Creative Scotland is to carry out a review of the Literature Sector. Responses to the tender brief are invited from today, Wednesday 28 May, until Friday 13 June. For further information and the full brief please register on Public Contracts Scotland, the Scottish Government's official national portal for public sector contract opportunities.
Carried out for, and on behalf of the literature sector in Scotland, the study is intended to provide an overview of contemporary literature and publishing provision in Scotland; identify areas of strength and gaps in provision, and to make recommendations to help inform Creative Scotland’s future funding policy and strategic approach to literature, languages and publishing.
The review will pay particular attention to three interconnected areas: writers and talent development; the publishing industry and the market for Scottish work; the broader literary ecology.
Jenny Niven, Portfolio Manager for Literature, Publishing and Languages at Creative Scotland, said:
“Through this piece of research we will embark on a period of extensive consultation, working closely with writers and with literature and publishing professionals across Scotland, to build a comprehensive contemporary picture of the sector.

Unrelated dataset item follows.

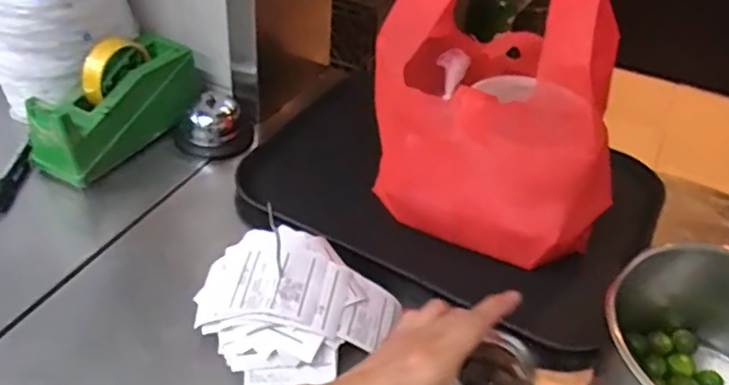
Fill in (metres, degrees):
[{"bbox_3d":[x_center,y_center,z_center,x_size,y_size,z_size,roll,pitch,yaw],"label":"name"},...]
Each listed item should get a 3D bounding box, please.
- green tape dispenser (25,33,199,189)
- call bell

“We want to look at the conditions for Scottish writers working today and what support, both financial and developmental, is available to them and their work at every stage in their career.
“The landscape of writing and publishing is changing rapidly, worldwide. We are looking to analyse in detail how the sector is navigating this type of change, and the market for Scottish books in general. Since 2004, the date of the SAC’s Review of Publishing the fragmentation of the market, the explosion of creative writing courses, the growth of literature as performance, and the digitisation of publishing have changed the environment for writers and their work enormously. Numerous other factors from the proliferation of book festivals, to the introduction of Amazon into the market have impacted at the promotion and retail end of the supply chain for books; little research has been conducted on the impact, for writers and readers, of these factors for Scotland.
“Exploring further international opportunity for Scottish writing is also critical and will be a major area of interest for this piece of research. It is for these reasons that we have commissioned this review. We look forward to working closely with the sector on the project in the months ahead.”